4Cancer Cell Senescence Promotes Tumor Immunosuppression in Cholangiocarcinoma via GDF-15
Binbin Li, Meina Cai, Jingchun Yang, Jessica Willhite, Sumera I IlyasAbstract
Background & Objectives
Patients with cholangiocarcinoma (CCA) commonly progress within months on first-line gemcitabine/cisplatin–based therapy with immune checkpoint inhibition (ICI), consistent with the emergence of treatment-induced adaptive resistance. Cellular senescence and its secretory program (senescence-associated secretory phenotype, SASP) can remodel the tumor immune microenvironment. We hypothesized that gemcitabine/cisplatin induces tumor-cell senescence that promotes immunosuppression and progression and prioritized SASP mediators that are mechanistically linked to this phenotype.
Method
We quantified senescence and lineage markers in chemotherapy-naïve (n = 18) and gemcitabine/cisplatin treated (n = 23) human cholangiocarcinoma specimens and analyzed single-nucleus RNA sequencing in 9 human CCA tumors. In murine orthotopic CCA models, senescent tumor cells were ablated using p16 or p21 promoter restricted inducible apoptosis (ATTAC), followed by immune profiling by flow cytometry in endpoint cohorts, or tested alone and in combination with gemcitabine/cisplatin-based therapy and immune checkpoint inhibition (ICI) for survival cohorts.
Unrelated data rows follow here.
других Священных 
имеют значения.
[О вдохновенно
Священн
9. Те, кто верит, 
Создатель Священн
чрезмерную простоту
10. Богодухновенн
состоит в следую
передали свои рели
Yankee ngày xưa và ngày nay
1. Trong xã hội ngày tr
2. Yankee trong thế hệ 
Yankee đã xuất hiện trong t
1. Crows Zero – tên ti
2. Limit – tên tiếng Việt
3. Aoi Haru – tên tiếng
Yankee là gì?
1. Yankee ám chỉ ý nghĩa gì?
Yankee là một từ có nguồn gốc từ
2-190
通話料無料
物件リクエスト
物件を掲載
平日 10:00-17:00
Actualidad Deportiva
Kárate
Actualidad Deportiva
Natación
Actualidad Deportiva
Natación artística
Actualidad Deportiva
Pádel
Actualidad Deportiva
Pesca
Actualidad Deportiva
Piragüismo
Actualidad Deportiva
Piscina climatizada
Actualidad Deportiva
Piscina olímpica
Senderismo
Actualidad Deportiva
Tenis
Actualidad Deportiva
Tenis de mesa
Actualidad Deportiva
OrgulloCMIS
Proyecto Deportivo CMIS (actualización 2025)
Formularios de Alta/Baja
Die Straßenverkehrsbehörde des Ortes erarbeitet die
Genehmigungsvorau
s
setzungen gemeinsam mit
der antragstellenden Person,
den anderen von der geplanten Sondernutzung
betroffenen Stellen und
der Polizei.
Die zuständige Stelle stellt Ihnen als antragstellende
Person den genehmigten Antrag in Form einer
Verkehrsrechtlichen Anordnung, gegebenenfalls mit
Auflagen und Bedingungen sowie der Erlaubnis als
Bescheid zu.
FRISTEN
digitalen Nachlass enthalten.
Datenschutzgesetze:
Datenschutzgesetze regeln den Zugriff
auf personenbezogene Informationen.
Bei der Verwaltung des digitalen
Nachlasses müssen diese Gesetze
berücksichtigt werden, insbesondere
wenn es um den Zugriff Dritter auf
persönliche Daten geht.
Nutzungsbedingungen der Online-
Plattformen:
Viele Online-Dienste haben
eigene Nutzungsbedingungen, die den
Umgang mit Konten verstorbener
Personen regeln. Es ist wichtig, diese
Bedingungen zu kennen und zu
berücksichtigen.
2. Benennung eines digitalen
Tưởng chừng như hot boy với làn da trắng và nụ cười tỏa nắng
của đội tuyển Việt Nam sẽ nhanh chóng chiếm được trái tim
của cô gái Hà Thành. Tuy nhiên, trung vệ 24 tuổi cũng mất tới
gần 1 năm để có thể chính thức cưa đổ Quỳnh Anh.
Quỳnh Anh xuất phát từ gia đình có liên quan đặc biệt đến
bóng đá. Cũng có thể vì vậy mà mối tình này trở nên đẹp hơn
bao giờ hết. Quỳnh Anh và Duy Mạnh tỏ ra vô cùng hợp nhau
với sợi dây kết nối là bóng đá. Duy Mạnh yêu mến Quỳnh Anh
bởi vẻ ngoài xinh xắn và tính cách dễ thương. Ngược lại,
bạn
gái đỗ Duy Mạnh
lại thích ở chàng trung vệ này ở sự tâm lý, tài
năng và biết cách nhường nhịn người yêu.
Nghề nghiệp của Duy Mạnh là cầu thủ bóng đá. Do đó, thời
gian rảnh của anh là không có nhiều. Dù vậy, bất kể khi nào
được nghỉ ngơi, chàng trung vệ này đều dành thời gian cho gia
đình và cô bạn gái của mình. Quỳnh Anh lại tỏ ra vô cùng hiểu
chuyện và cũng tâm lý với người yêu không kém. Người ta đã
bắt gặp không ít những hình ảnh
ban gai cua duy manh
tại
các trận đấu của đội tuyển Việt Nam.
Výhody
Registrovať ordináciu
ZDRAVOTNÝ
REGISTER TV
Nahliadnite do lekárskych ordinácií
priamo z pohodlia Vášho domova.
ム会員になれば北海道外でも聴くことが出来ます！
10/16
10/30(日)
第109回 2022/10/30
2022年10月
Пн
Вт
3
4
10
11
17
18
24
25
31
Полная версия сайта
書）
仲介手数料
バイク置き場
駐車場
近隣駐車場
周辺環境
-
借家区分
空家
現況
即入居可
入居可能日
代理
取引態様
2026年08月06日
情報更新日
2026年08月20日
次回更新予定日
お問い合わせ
Conditioned media from proliferating versus senescent tumor cells were applied to bone marrow-derived macrophages (BMDMs) to assess polarization and suppression on CD8+ T-cell proliferation. SASP candidates were screened by cytokine arrays and Growth/Differentiation Factor 15 (GDF-15) was validated by expression and genetic perturbation.
Results
Senescent cells were enriched in the tumor compartment in human cholangiocarcinoma and increased after chemotherapy, as assessed by p16, p21and telomere-associated DNA foci (TAF). In mice, ablation of p16+ or p21+ senescent tumor cells reduced tumor burden, prolonged survival, and improved response to gemcitabine/cisplatin-based regimens. Chemotherapy-induced senescence increased immunosuppressive tumor-associated macrophages (TAMs), an effect reversed by senescent tumor cell ablation. Mechanically, GDF-15 was the top enriched secreted factor from senescent human CCA cells, tracked with senescence associated transcriptional programs, and decreased after senescent tumor cell ablation. GDF-15 promoted immunosuppressive macrophage phenotype switching and macrophage-mediated suppression on CD8+ T cell proliferation. In comparison, senescence-restricted GDF-15 knockdown reduced tumor growth and macrophage-mediated immunosuppression.
Conclusion
Chemotherapy-induced tumor cell senescence promotes an immunosuppressive microenvironment through GDF-15 linked macrophage remodeling. Targeting senescent tumor cells or intercepting senescence associated GDF-15 signaling may improve response to first-line therapy in CCA.